A funky chopped rhythmic pulse imbues ‘Drifting Away’, the same Chris Rand this time adding horns. With this also featuring guest second guitar, Julien Baraness, who delivers a scorching solo of his own, the whole song is a riot. Sensing a the need now for something much more laid back, this is duly delivered with ‘All She Said’, where the harmony vocals again provide much of the melodic thrust. Barral’s bass acts as solid ballast throughout, with more solos from Pearson that demonstrate the range and control of his guitar. Talking of bass, the sinuous foundations in ‘What Kind of Man’ have you swiftly back out on the floor, for another sassy workout. These guys are certainly varying their paces, cherry picking from different schools of blues play. This, and next track, ‘All Points Bulletin’ , certainly show off their familiarity with one James Marshall Hendrix. Their calling card, with the repeated phrase “We’re the Five Points Gang”, is, in the best tradition of the blues, typically aggrandising as to their bad boy finesse. Well, if you don’t believe in yourselves……
A swivel into the heavy pop of ‘Deep Inside’, the band demonstrate another card hidden up their sleeve, with a bangingly commercial song, that harks back to when a song like this could be a shoo-in for the charts and for livening up an early ’70s Top of the Pops, a composite of Free and Deep Purple. Lovely guitar at the tail end of the song, too. That out of their system, it is back to business with ‘Made Man’, Barral’s slap bass bubbling through the sonic barrage.
‘Love by the Gun’ shouts AOR ballad, in a way that wouldn’t disgrace Foreigner in their prime, with economic guitar dancing around the impassioned vocal, the build up perceptibly growing, step by step, by way of a brief bass led interlude that you know is leading to some gratuitously OTT finale. In a good way, and, yes, you are not disappointed, it all going completely and gloriously bonkers as it reaches a climax, which isn’t quite what you were expecting. Odd. And, as I said, in a good way.

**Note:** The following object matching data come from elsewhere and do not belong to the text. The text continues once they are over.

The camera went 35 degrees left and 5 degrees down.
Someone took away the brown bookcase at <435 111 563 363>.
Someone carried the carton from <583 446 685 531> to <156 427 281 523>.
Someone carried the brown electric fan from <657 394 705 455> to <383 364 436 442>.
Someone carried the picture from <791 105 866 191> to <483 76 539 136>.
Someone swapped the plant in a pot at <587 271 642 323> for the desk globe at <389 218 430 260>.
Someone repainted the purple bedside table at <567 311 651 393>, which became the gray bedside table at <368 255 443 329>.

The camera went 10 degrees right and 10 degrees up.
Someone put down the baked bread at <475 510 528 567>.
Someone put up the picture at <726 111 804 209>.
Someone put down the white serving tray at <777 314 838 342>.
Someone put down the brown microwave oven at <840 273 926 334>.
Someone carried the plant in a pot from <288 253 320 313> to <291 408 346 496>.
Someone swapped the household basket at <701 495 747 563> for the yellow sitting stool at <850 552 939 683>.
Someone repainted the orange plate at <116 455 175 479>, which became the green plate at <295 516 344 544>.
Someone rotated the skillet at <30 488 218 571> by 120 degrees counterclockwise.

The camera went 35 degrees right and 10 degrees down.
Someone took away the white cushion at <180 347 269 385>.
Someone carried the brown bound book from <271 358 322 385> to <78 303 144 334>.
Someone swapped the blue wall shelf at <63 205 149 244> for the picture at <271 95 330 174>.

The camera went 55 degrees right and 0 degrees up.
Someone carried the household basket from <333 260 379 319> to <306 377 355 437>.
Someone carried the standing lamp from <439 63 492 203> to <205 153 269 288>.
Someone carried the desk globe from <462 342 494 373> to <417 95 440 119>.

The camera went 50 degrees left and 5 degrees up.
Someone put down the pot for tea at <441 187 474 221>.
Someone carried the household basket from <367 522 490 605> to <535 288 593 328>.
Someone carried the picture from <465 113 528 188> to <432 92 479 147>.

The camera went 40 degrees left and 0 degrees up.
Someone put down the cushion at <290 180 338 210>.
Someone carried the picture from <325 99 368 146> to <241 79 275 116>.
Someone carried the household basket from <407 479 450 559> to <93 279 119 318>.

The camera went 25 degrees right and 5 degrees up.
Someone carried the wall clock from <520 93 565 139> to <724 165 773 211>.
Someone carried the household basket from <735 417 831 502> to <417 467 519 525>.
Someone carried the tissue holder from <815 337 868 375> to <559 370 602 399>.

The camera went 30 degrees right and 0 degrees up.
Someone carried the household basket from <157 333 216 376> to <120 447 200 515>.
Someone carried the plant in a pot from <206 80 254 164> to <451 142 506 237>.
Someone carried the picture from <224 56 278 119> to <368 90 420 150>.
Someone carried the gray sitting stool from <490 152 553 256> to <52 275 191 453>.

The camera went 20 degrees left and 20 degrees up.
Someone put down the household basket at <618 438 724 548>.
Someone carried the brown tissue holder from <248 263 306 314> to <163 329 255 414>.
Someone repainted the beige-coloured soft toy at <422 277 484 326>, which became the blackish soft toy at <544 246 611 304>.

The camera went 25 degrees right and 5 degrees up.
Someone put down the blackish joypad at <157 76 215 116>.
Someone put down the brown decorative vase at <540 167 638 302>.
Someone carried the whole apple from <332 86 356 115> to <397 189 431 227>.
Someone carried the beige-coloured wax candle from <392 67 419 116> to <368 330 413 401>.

Back into classic Free territory with ‘The Only One’, a capably lurching lope, that suddenly jumps the clutch and becomes an angry entreaty to a an errant partner. This is followed with possibly the straightest blues here, should the purists be searching for more blues and less rock; personally, I have no such issue, the two being so well melded on this record. Allard gives the tubs some further exemplary thumping, the backing vocals again definitely an integral staple and identifier of their sound. All too soon it is time for the closer, ‘I See You Now’, which gives another swivel of style, Pearson’s lower vocal croon admitting a hint of grunge onto the palette, with the crooning backing vocals lifted from the best of r’n’b. A striking song and fine way to end the album, leaving that promise of a further string to their bow for future records. In a live stretched out setting, this would be one hell of a way to leave the stage, leaving the audience hungry for more. I look forward to Five Points Gang taking this opus out on the road and trust they will be able so to do soon.